→ Exercise description: Within the records below, find each line that holds the string "pinky", then copy it.
Task input below:
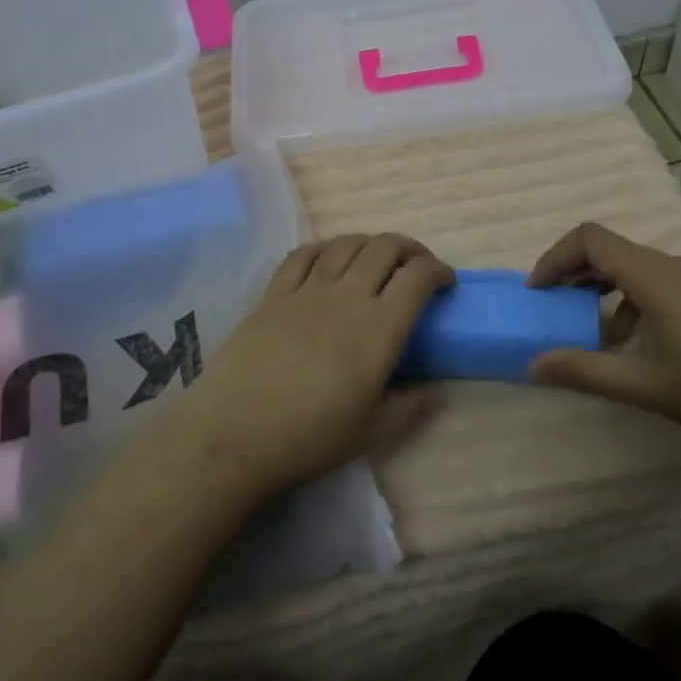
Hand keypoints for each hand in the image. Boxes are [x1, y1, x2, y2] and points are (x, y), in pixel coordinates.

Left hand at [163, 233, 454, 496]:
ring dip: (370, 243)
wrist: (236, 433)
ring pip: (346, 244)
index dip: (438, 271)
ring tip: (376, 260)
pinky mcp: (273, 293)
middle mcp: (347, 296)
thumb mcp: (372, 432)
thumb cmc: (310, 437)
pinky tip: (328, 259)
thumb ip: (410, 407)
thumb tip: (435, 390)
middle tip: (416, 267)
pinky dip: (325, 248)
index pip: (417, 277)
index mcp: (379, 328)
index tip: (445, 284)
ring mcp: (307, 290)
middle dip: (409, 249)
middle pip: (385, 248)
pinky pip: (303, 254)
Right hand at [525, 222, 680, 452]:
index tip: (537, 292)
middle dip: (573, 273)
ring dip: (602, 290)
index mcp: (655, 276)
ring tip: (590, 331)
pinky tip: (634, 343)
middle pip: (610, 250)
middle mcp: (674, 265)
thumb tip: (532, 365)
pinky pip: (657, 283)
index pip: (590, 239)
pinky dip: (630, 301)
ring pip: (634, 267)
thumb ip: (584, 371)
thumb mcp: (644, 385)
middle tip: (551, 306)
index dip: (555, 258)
End of Task input.
Task input below:
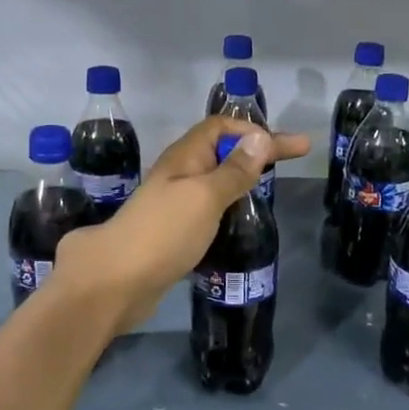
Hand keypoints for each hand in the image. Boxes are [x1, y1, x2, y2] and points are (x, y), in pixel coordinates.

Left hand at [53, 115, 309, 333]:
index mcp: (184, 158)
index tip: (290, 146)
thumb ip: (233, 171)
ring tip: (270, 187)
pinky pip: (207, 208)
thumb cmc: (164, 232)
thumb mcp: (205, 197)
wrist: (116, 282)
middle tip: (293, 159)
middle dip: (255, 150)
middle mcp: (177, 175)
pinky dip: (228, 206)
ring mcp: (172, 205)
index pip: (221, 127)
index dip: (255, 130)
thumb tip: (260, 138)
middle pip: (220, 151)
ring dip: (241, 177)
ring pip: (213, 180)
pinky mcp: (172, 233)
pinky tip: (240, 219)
End of Task input.
→ Exercise result:
pinky mcp: (273, 293)
pinky tip: (328, 259)
pinky dip: (325, 248)
pinky pip: (303, 254)
pinky tip: (634, 343)
pinky pip: (657, 283)
pinky dip: (630, 301)
pinky pip: (207, 208)
pinky dip: (228, 206)
pinky mcp: (172, 233)
pinky tip: (240, 219)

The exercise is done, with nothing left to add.